TASK TO CARRY OUT →
What is needed here is an exact copy of all the data.

[Saved data entries]
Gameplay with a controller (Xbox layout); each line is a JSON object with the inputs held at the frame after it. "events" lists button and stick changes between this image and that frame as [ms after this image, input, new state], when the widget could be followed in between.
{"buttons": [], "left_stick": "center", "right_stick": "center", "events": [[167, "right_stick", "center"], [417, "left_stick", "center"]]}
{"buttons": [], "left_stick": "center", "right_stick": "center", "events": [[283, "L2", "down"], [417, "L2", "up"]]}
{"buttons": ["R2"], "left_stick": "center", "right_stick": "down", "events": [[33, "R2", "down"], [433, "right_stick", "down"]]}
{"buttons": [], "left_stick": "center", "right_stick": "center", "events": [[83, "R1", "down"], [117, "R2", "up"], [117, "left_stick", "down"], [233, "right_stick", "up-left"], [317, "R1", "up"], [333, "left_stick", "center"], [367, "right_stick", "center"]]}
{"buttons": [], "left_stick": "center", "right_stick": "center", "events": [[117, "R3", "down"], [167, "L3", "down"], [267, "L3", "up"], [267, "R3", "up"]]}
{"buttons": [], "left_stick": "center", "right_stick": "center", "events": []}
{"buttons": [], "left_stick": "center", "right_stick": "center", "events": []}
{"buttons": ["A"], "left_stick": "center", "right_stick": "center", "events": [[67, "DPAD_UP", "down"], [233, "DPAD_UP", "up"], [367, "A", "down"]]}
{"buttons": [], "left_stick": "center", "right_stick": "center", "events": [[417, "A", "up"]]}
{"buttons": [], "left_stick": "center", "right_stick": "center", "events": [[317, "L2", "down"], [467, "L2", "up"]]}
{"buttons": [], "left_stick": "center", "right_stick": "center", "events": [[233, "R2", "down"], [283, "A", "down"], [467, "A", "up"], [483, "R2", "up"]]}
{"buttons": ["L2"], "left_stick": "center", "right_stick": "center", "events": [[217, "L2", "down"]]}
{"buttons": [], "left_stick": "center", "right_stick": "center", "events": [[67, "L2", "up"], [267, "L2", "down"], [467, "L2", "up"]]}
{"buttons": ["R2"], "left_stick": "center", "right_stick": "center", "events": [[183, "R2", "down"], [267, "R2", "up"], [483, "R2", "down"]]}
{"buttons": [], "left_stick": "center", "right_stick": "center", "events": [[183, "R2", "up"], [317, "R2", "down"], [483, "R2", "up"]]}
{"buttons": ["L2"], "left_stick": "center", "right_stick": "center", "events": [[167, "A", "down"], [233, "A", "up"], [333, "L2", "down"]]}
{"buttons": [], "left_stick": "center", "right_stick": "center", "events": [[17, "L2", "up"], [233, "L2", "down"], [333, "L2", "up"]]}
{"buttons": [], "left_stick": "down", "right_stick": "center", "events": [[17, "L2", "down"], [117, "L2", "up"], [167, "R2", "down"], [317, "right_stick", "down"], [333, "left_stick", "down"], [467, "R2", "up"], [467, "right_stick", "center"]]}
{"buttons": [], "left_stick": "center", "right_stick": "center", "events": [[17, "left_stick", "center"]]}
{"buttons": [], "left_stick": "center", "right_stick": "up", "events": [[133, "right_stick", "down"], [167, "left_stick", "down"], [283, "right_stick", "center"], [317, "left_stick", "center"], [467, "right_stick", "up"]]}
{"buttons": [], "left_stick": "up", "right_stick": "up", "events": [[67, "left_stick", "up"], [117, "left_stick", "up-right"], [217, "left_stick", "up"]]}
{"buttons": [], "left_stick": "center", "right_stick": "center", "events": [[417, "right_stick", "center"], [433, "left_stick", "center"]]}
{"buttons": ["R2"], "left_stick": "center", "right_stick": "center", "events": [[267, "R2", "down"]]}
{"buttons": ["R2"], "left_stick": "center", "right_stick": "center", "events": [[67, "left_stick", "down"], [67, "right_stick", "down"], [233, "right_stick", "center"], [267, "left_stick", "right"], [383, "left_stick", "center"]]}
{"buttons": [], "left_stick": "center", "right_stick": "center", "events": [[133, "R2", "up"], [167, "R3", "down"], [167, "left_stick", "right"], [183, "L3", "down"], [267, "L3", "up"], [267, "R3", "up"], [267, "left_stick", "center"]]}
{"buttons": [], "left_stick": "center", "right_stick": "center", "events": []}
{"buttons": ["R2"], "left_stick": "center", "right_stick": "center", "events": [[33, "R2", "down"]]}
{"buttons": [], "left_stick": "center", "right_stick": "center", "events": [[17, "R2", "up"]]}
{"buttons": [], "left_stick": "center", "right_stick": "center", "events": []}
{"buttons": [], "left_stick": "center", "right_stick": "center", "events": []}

RESPONSE TO THE TASK →
Gameplay with a controller (Xbox layout); each line is a JSON object with the inputs held at the frame after it. "events" lists button and stick changes between this image and that frame as [ms after this image, input, new state], when the widget could be followed in between.
{"buttons": [], "left_stick": "center", "right_stick": "center", "events": [[167, "right_stick", "center"], [417, "left_stick", "center"]]}
{"buttons": [], "left_stick": "center", "right_stick": "center", "events": [[283, "L2", "down"], [417, "L2", "up"]]}
{"buttons": ["R2"], "left_stick": "center", "right_stick": "down", "events": [[33, "R2", "down"], [433, "right_stick", "down"]]}
{"buttons": [], "left_stick": "center", "right_stick": "center", "events": [[83, "R1", "down"], [117, "R2", "up"], [117, "left_stick", "down"], [233, "right_stick", "up-left"], [317, "R1", "up"], [333, "left_stick", "center"], [367, "right_stick", "center"]]}
{"buttons": [], "left_stick": "center", "right_stick": "center", "events": [[117, "R3", "down"], [167, "L3", "down"], [267, "L3", "up"], [267, "R3", "up"]]}
{"buttons": [], "left_stick": "center", "right_stick": "center", "events": []}
{"buttons": [], "left_stick": "center", "right_stick": "center", "events": []}
{"buttons": ["A"], "left_stick": "center", "right_stick": "center", "events": [[67, "DPAD_UP", "down"], [233, "DPAD_UP", "up"], [367, "A", "down"]]}
{"buttons": [], "left_stick": "center", "right_stick": "center", "events": [[417, "A", "up"]]}
{"buttons": [], "left_stick": "center", "right_stick": "center", "events": [[317, "L2", "down"], [467, "L2", "up"]]}
{"buttons": [], "left_stick": "center", "right_stick": "center", "events": [[233, "R2", "down"], [283, "A", "down"], [467, "A", "up"], [483, "R2", "up"]]}
{"buttons": ["L2"], "left_stick": "center", "right_stick": "center", "events": [[217, "L2", "down"]]}
{"buttons": [], "left_stick": "center", "right_stick": "center", "events": [[67, "L2", "up"], [267, "L2", "down"], [467, "L2", "up"]]}
{"buttons": ["R2"], "left_stick": "center", "right_stick": "center", "events": [[183, "R2", "down"], [267, "R2", "up"], [483, "R2", "down"]]}
{"buttons": [], "left_stick": "center", "right_stick": "center", "events": [[183, "R2", "up"], [317, "R2", "down"], [483, "R2", "up"]]}
{"buttons": ["L2"], "left_stick": "center", "right_stick": "center", "events": [[167, "A", "down"], [233, "A", "up"], [333, "L2", "down"]]}
{"buttons": [], "left_stick": "center", "right_stick": "center", "events": [[17, "L2", "up"], [233, "L2", "down"], [333, "L2", "up"]]}
{"buttons": [], "left_stick": "down", "right_stick": "center", "events": [[17, "L2", "down"], [117, "L2", "up"], [167, "R2", "down"], [317, "right_stick", "down"], [333, "left_stick", "down"], [467, "R2", "up"], [467, "right_stick", "center"]]}
{"buttons": [], "left_stick": "center", "right_stick": "center", "events": [[17, "left_stick", "center"]]}
{"buttons": [], "left_stick": "center", "right_stick": "up", "events": [[133, "right_stick", "down"], [167, "left_stick", "down"], [283, "right_stick", "center"], [317, "left_stick", "center"], [467, "right_stick", "up"]]}
{"buttons": [], "left_stick": "up", "right_stick": "up", "events": [[67, "left_stick", "up"], [117, "left_stick", "up-right"], [217, "left_stick", "up"]]}
{"buttons": [], "left_stick": "center", "right_stick": "center", "events": [[417, "right_stick", "center"], [433, "left_stick", "center"]]}
{"buttons": ["R2"], "left_stick": "center", "right_stick": "center", "events": [[267, "R2", "down"]]}
{"buttons": ["R2"], "left_stick": "center", "right_stick": "center", "events": [[67, "left_stick", "down"], [67, "right_stick", "down"], [233, "right_stick", "center"], [267, "left_stick", "right"], [383, "left_stick", "center"]]}
{"buttons": [], "left_stick": "center", "right_stick": "center", "events": [[133, "R2", "up"], [167, "R3", "down"], [167, "left_stick", "right"], [183, "L3", "down"], [267, "L3", "up"], [267, "R3", "up"], [267, "left_stick", "center"]]}
{"buttons": [], "left_stick": "center", "right_stick": "center", "events": []}
{"buttons": ["R2"], "left_stick": "center", "right_stick": "center", "events": [[33, "R2", "down"]]}
{"buttons": [], "left_stick": "center", "right_stick": "center", "events": [[17, "R2", "up"]]}
{"buttons": [], "left_stick": "center", "right_stick": "center", "events": []}
{"buttons": [], "left_stick": "center", "right_stick": "center", "events": []}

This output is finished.